The Family Fang.
Kevin Wilson teaches courses on fiction and writing at the University of the South. The Family Fang, his comedic debut novel, follows his short story collection, Tunneling to the Center of the Earth.
THE STORY: The Fangs, rather than the vampires the title suggests, are a family of performance artists out to make a name for themselves no matter the cost. Caleb and Camille, the parents, stage public confrontations and use their children, Annie (Child A.) and Buster (Child B.), to provoke reactions from the public. They enroll Buster in a beauty pageant disguised as a girl; they print out fake coupons for free sandwiches at a shop to see what happens. Not surprisingly, the psychologically damaged children leave home the moment they can, but Annie finds disillusionment as a Hollywood actress and Buster finds it as a writer. Unable to cope on their own, they reluctantly concoct a family reunion--but they get more than they bargained for in one final family performance.

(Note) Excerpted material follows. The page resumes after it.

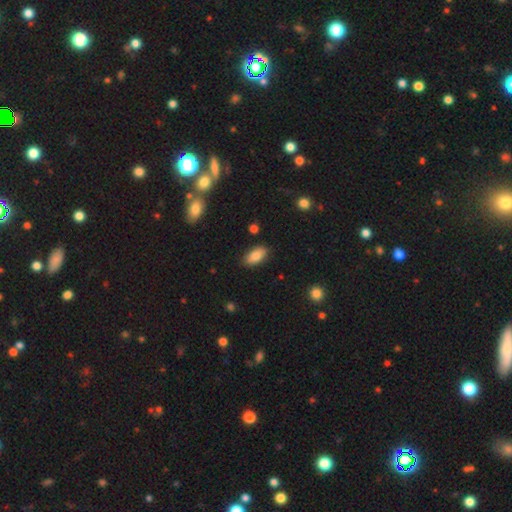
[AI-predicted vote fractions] Morphology: type=smooth (83%); roundness=in between (92%); merging=none (86%).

Ecco/HarperCollins. 320 pages. $23.99. ISBN: 9780061579035
Miami Herald [CLASSIC]
"The Family Fang is first and foremost a comic masterpiece, but Wilson has managed to inject a hint of universality. The Fangs may be deeply unconventional, but Wilson gets to the heart of the blend of admiration and resentment that pervades every family unit." CONNIE OGLE
Boston Globe [EXCELLENT]
"Wilson's ambition alone is exciting. ... [His] writing has a Houdini-like perfection, wherein no matter how grim the variables, each lovely sentence manages to escape with all its parts intact." MOLLY YOUNG
Houston Chronicle [EXCELLENT]
"The Family Fang--and, really, I cannot believe I am about to type this--is almost a mash-up of The Addams Family and The Man Who Loved Children, Christina Stead's sharp, unblinking look at the politics of a cataclysmically broken family. ... The Family Fang is a delicious book by a stunningly nimble writer." MAGGIE GALEHOUSE
New York Times [EXCELLENT]
"Mr. Wilson, though he writes wittily about various outre Fang performance pieces, resists putting too much emphasis on the family gimmick. ... [Wilson] has created a memorable shorthand for describing parent-child deceptions and for ways in which creative art and destructive behavior intersect." JANET MASLIN
Entertainment Weekly [EXCELLENT]
"Wilson writes with the studied quirkiness of George Saunders or filmmaker Wes Anderson, and there's some genuine warmth beneath all the surface eccentricity." THOM GEIER
Cleveland Plain Dealer [GOOD]
"The novel reads quickly, toggling between scenes of past Fang disruptions and the present, but the narrative ease and wit come at the expense of credulity and characterization. ... [Mostly], this novel revels in its anarchist glee." VIKAS TURAKHIA
At heart, The Family Fang raises questions about the value of art (especially when children become sacrificial lambs) and explores familial deception and the damaging consequences of selfish, dysfunctional parents. Critics couldn't help but praise the framework that brought these themes to the fore: bizarre, hilarious, comic, compelling, and just a little bit tragic. Nor did they voice complaints about the exquisite writing. The only real criticism was the characterization of the parents: the Boston Globe called them "a pair of dreadfully pretentious dingbats" that compromised the novel's premise, and the Cleveland Plain Dealer compared them to "a recurring couple in Victoria Roberts' New Yorker cartoons." But most readers will find themselves on an absorbing, comic adventure with the Family Fang.